Vintage 1913 Brick Colonial Home: Presents Energy and Technology Upgrades to a Vintage Home

Approximately 4,950 square feet – Auburndale, MA

Our Client purchased a 100-year old brick colonial that was in rough condition. They undertook a gut renovation of the structure updating windows and insulation. Achieve Renewable Energy, LLC. was selected to install a geothermal heating and cooling system. Because our Client wanted groundwater for irrigation and to fill a pool, Achieve designed the geothermal system using a Standing Column Well (SCW). The SCW supplies the geothermal equipment with groundwater and also supports irrigation and the pool.
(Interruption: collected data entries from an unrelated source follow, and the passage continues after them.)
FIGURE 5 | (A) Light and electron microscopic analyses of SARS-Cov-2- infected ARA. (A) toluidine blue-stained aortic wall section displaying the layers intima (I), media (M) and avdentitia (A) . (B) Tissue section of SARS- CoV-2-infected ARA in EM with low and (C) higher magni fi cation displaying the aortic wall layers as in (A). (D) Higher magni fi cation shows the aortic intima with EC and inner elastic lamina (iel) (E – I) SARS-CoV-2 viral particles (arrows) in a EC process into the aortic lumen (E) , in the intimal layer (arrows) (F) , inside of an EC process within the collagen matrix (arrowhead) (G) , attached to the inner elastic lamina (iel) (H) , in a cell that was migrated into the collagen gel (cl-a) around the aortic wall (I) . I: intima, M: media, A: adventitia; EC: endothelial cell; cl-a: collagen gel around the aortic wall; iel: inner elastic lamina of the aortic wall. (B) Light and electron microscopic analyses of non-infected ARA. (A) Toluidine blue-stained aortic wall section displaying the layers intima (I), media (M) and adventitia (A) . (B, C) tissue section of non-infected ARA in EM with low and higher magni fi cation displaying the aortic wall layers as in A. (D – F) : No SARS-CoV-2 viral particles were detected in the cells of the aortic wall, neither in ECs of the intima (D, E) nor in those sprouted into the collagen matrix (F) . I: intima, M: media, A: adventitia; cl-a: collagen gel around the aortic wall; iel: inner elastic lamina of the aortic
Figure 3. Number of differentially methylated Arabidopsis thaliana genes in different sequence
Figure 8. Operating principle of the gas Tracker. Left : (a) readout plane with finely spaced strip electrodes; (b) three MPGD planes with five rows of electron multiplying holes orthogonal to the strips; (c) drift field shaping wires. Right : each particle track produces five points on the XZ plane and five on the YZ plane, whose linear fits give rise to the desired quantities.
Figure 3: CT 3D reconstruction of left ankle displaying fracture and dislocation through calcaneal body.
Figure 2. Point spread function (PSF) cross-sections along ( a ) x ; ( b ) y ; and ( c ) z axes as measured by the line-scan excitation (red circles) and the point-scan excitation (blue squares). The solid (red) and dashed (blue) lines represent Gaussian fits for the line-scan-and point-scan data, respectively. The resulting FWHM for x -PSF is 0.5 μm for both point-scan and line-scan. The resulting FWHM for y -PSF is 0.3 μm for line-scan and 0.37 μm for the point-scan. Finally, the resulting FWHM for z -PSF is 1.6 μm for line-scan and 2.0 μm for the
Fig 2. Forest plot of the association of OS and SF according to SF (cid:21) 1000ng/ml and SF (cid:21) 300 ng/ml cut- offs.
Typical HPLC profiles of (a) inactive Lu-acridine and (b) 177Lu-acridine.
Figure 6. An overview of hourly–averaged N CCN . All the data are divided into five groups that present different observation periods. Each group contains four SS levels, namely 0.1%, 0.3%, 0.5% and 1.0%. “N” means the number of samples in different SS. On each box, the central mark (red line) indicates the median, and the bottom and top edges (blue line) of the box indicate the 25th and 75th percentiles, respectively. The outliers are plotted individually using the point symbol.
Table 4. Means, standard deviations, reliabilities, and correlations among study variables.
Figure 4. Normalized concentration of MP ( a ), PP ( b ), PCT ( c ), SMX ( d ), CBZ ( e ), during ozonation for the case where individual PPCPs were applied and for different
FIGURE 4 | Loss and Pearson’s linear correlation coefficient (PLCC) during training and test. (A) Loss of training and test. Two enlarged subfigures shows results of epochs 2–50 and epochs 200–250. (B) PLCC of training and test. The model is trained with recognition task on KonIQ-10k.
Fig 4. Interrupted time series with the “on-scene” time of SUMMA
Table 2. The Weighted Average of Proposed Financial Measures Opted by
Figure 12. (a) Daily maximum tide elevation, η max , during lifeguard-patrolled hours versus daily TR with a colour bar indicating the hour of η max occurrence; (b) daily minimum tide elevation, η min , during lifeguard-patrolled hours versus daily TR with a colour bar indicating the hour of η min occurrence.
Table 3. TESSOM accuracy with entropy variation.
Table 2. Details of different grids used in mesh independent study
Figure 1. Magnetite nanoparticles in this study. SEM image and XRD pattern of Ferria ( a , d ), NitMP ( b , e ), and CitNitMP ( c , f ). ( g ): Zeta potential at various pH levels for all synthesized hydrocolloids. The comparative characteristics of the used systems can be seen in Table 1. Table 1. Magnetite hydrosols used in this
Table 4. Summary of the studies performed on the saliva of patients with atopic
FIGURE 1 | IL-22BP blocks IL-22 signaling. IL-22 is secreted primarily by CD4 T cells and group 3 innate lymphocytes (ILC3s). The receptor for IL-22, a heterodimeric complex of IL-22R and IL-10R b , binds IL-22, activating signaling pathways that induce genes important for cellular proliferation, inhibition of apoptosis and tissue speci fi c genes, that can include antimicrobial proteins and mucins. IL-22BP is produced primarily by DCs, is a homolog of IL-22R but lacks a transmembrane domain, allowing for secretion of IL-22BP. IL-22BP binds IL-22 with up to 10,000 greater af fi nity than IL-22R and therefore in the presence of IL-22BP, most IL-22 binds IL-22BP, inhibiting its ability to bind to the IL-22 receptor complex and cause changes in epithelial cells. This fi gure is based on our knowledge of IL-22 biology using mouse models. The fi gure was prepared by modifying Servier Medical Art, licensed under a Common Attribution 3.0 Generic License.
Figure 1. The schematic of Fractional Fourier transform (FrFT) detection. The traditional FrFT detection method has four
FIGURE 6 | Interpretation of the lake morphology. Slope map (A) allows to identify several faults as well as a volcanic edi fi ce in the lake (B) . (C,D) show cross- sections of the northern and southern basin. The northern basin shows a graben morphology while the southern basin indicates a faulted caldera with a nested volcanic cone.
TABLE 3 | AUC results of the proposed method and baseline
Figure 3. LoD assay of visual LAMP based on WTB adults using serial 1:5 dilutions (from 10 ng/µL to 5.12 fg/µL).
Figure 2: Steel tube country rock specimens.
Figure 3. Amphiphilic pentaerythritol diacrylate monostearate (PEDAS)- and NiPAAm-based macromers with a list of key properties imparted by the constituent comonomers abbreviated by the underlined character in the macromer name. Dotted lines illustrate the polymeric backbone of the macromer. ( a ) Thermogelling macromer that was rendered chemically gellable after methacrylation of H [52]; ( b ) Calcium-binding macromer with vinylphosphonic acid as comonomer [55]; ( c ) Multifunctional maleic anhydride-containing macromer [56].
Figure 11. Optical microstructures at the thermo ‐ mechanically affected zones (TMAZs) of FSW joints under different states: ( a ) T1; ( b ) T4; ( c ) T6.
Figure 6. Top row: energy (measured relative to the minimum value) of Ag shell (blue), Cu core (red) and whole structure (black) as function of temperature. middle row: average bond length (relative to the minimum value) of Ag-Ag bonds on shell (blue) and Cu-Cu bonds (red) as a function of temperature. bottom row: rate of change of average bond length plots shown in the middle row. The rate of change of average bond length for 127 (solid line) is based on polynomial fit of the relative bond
The availability of a private water source saves our Client water and sewer charges.

Together with our Client, Achieve selected the WaterFurnace 7 Series ground source heat pump for this project.

The 7 Series is designed to be highly efficient, using variable speed motors for the compressor and fan. A variable-speed pump was also selected for the well. The 7 Series is also very adept at supplying multiple heating and cooling zones. Below is a screen shot from the Internet connection to the geothermal equipment. You can see in the Thermostat Summary section, that the one 7 Series geothermal unit supports six different heating and cooling zones. Most of Achieve’s geothermal installations include GSHPs supplying multiple zones. This is cost-effective and energy efficient. There are clear advantages to dividing this nearly 5,000 square foot home into multiple zones that are maintained at different desired temperatures.

The Results:

In the second graphic, we see the energy use for the geothermal equipment over a one-year period. The average monthly electrical use by the geothermal equipment is less than $100. The pump in the Standing Column Well is not controlled by the WaterFurnace equipment so the electrical use for that pump is not included in the graphic. Typically, in geothermal installations, pumping energy increases electrical use by less than 10%. The energy use of this more than 100 year-old house is a model for reducing energy demands in New England.